Nope, I need to relax, sit back, and enjoy the beauty of the sunrise throwing rays of light on the passing ridges—to let the stillness of the solitude erupt in peace washing my tense body and mind with release.  drivingbyYes, I may follow a bus for a mile taking minutes longer than I could at normal speed, but my mental displeasure at the delay will not quicken my arrival.  Some things are just out of my control, but what I can control is how I respond to those unexpected delays.

There is the common analogy of life being like a journey.  Isn’t it true that just as when I am driving and willing in vain to get where I want faster, we can impatiently crane our proverbial necks in an attempt to scout out life ahead in hopes we will get the life we so desire?  I like to clutch the wheel of my life pushing, pushing to see what is next.  “When will my life look how I want it to?  When will God enact the plans I want?”

Faster, faster

I have done this my whole life.  As a girl, I literally counted the years until I would go to college and get married—the college counting was accurate, the marrying not so much.  I look back now and chide the child I was for not enjoying the bliss of play and an afternoon flopped on my bed reading a novel.  I can never go back to the days I had no more responsibility than to do my homework and chores.

Now I look at my life and ask, “What am I going to miss in ten years which I can enjoy now?  What is my future self going to chide me for not embracing and savoring?  Why haven’t I applied the learned lesson that life goes fast and each season has its own joys to cherish?  Why do I still insist that my life ought to keep moving forward, keep improving on my schedule?  Haven’t I already seen the blessings of God’s timing unfold?”

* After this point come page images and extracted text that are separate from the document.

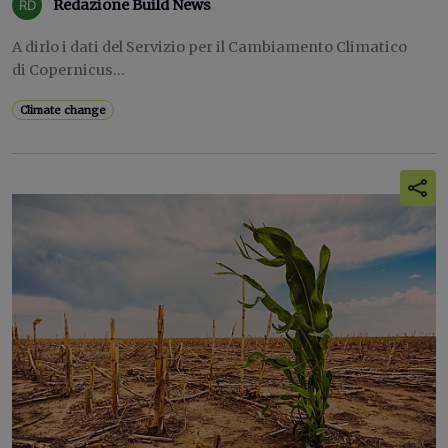
Redazione Build News
A dirlo i dati del Servizio per il Cambiamento Climatico
di Copernicus...
Climate change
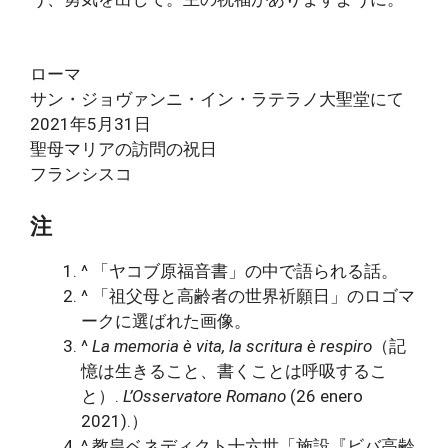
ローマ
サン・ジョヴァンニ・イン・ラテラノ大聖堂にて
2021年5月31日
聖母マリアの訪問の祝日
フランシスコ
注
^ 「ヤコブ原福音書」の中で語られる話。
^ 「祖父母と高齢者の世界祈願日」のロゴマ
ークに選ばれた画像。
^
La memoria è vita, la scritura è respiro
（記
憶は生きること、書くことは呼吸するこ
と）.
L’Osservatore Romano
(26 enero
2021).）
^ 教皇ベネディクト十六世「施設『ビバ高齢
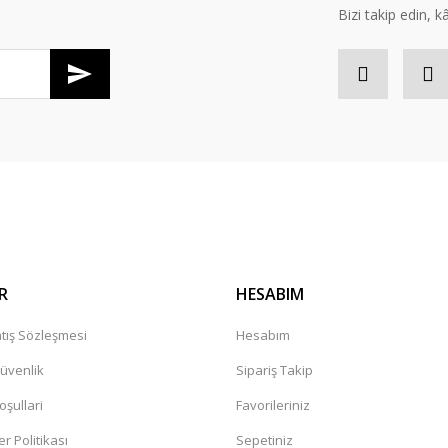
Bizi takip edin, kâr
Gönder
R
HESABIM
tış Sözleşmesi
Hesabım
Güvenlik
Sipariş Takip
oşullari
Favorileriniz
er Politikası
Sepetiniz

Just as I have recognized the futility of tense driving, I see how ludicrous it is to try to rush God.  There are just some things out of my control.  What I can control is how I respond to the unexpected delays.  I am two years late on my childhood countdown to marriage.  It is not what I expected.  Sometimes, I feel like rushing it, willing that God would fulfill my little girl’s dream.  What I have learned in resting in God’s timing, is that there are blessings to enjoy in the meantime.  Like enjoying the morning drive’s sunrise, I have enjoyed the pleasure of my own place—prim and tidy with no dispute on where something should go or cleaning up after another.  I have enjoyed the freedom to road trip, visiting friends when my schedule allows.  I have enjoyed opportunity to involve myself in church ministry again only having to navigate one person’s schedule.  These are the joys of this part of my journey.

Although, I do not know where the road of my life on this earth will take me, I do know where it will end—and thank the Lord it is far better than arriving at work!